> **取り組む課題**:
本文を読み、次の問いに答えなさい。
1. 泉が店で買おうとしたものは何ですか。
2. おばあさんは泉のために何で一節披露しましたか。
3. 泉が風呂に入っている間に、寅は誰に電話しましたか。

> **抜粋本文**:
----------

鳥取の町。悲しみに暮れ、あても無くさまよい歩く泉
「こんにちは、このアンパン下さい」
「自分で取んさいな」
「ここで食べてもいいですか?」
店主のおばあさんは、泉のさびしさを一目で察する。
「あんた。中へ入んさい。お茶入れてあげるけえ」
「はい・・・」
「腹減っとんさるだか。今な、晩御飯の支度するけ、あんたも一緒に食べよう」
おばあさんは、泉に夕食をふるまい、泊めるつもりなのだ
放っておくと、何するか分からないと感じたのかもしれない。
豆腐を買って歩く泉・・・
ふと目を先に向けると、なんと、そこには寅さんの姿があった。
「おじちゃま」
「泉ちゃんか!!」
「どうしてこんな所にいるの・・・どうして・・・」
泉は寅にすがり、泣きじゃくった。
「どうした?、え?、何があったんだ?」
「会いたかった・・・おじちゃまに・・・」
「何か悲しい事があったんだな、よし、もう大丈夫だ、な、俺がいるから」
3人でおばあさんの家に泊まる。おばあさんは泉の為に三味線で一節披露。
「おじちゃま・・・もう寝たの?」
「ん、おきてるよ」
「おじちゃまは、何も聞かないのね・・・」
「お前が風呂に入っている時に、櫻に電話してちゃんと聞いたよ。家出したんだって?

----------

> **データ行**:
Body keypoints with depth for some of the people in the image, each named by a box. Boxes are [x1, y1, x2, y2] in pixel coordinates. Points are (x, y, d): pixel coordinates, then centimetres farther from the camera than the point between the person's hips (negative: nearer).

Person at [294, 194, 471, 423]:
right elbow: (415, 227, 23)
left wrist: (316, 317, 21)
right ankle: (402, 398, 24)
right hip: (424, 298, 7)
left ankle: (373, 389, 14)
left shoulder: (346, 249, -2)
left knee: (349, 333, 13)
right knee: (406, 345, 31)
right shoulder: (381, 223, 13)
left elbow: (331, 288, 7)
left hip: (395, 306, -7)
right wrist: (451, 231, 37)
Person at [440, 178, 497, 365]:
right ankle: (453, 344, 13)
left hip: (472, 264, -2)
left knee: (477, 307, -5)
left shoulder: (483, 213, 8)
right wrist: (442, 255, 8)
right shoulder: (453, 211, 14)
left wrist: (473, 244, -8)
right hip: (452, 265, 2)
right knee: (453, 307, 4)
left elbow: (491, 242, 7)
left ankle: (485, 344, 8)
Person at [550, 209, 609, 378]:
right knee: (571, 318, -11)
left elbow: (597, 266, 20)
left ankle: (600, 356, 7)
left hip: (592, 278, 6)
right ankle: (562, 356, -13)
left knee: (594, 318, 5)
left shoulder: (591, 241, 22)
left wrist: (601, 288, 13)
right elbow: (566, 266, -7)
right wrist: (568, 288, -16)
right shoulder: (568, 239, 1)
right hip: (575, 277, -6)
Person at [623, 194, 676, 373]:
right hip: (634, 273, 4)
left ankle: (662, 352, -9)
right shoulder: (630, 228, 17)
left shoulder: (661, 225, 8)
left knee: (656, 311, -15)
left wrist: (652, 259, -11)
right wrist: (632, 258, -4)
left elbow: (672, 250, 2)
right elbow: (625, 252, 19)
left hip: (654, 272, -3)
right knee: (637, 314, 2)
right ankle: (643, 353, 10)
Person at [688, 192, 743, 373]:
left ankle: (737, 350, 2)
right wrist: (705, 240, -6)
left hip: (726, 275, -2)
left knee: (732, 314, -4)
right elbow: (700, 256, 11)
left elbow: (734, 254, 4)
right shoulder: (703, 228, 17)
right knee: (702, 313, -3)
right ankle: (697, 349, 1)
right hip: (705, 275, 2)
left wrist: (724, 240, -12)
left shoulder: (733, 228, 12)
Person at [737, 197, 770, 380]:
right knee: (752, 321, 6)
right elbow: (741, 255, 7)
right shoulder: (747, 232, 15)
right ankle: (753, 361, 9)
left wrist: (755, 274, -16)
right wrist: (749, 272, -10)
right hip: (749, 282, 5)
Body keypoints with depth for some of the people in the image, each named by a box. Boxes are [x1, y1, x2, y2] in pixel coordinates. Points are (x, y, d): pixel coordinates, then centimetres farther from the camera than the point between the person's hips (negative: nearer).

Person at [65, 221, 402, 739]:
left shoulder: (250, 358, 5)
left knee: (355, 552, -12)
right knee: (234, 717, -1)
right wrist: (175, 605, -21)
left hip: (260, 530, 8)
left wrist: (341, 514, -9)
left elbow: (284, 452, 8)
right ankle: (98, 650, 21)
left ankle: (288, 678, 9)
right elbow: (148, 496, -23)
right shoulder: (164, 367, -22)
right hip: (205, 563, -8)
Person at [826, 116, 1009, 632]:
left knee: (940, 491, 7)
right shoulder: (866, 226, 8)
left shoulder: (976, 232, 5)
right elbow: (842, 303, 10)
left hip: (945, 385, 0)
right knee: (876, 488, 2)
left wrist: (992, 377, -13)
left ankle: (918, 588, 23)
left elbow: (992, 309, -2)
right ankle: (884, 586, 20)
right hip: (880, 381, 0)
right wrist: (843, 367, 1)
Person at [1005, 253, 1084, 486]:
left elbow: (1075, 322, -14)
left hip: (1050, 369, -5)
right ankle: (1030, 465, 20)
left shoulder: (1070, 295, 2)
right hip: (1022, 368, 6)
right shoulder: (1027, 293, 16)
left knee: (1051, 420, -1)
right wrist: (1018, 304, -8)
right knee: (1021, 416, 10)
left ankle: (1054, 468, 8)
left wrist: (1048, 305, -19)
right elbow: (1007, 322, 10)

----------

> **演習の解答**:
1. アンパン
2. 三味線
3. 櫻